Was it Monday? Kind of Feels like it
I think my blase feeling was maybe more than the changing of Presidents. I feel like my days are more chaotic and I'm just not making any progress. I can thank for the lurker for part of that.
I found a comment from the one that makes my eye twitch that was unsettling. I can't take it personal but I have my reasons why things are the way they are at the moment. It's out of control and I dislike it.
My mom surprised me when she turned MSNBC on the computer. It didn't bother me or upset me. I felt sad listening to Officer Harry Dunn get upset about the pardons. It's not ok. It's like I need to know why I feel the way I do about people who voted for him. I struggle with trying to make sense and it doesn't.
So how will I react if the situation presents itself? Quiet. It's all I can do. Nothing I can say will make someone listen to me. Once someone sees that this wasn't a good idea, then I'll talk. There's not a rationale where you can explain why this isn't ok and it can be dangerous if you speak to the wrong person.

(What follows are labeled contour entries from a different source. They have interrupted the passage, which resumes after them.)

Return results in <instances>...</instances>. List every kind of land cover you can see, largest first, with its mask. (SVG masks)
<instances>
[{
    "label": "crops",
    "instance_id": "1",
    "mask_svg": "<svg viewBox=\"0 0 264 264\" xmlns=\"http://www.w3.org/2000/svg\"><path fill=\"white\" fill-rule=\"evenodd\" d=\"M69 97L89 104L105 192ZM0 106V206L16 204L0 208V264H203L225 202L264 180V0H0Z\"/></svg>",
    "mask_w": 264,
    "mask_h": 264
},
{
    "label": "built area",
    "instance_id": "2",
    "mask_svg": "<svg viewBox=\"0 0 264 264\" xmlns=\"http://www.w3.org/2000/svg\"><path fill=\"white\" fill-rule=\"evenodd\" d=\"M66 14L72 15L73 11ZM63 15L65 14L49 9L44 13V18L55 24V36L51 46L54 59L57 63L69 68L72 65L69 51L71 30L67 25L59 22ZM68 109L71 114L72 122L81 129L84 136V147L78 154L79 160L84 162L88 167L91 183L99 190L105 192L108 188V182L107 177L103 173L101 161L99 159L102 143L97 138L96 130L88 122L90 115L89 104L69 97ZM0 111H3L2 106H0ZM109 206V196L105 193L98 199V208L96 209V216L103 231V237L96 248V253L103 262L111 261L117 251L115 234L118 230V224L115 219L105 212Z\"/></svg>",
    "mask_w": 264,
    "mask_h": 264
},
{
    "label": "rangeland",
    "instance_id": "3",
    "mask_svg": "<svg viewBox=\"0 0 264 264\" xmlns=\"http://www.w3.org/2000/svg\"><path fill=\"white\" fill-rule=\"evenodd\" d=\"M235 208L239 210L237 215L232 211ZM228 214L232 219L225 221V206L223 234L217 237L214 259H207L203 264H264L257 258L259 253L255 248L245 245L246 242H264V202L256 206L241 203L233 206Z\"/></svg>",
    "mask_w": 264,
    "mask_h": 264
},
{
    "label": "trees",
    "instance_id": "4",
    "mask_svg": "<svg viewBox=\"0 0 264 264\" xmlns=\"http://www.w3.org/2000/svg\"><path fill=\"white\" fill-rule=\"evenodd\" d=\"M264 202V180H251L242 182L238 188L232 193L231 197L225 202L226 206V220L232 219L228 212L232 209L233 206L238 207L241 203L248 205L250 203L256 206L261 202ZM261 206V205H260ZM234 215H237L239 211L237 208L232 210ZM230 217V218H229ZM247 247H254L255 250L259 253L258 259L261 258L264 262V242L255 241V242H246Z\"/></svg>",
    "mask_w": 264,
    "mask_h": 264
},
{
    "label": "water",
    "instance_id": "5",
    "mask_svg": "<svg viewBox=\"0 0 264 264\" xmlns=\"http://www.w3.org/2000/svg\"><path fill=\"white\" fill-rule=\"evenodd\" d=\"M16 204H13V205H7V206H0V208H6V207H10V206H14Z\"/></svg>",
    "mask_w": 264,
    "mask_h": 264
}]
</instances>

On a comedic front, I know Corinne didn't find this funny but she sent me a screen shot showing me that she was following JD Vance and Trump with the caption What fresh hell is this? I showed it to my mom and we couldn't stop laughing. Knowing Corinne and how she presents herself, you don't expect her to say something like this. I explained to her that the VP and Potus accounts get taken over if you don't unfollow. I sent her a screen shot that she was now following her. I also explained that I think I keep unfollowing JD Vance and his creepy smirk and eyeliner keep showing up on my Instagram feed. It's like attack of the couch humpers. Gross. In the two days of our new bizarre world, I could find some humor in my day.
I hope that the good humans had a better day than me.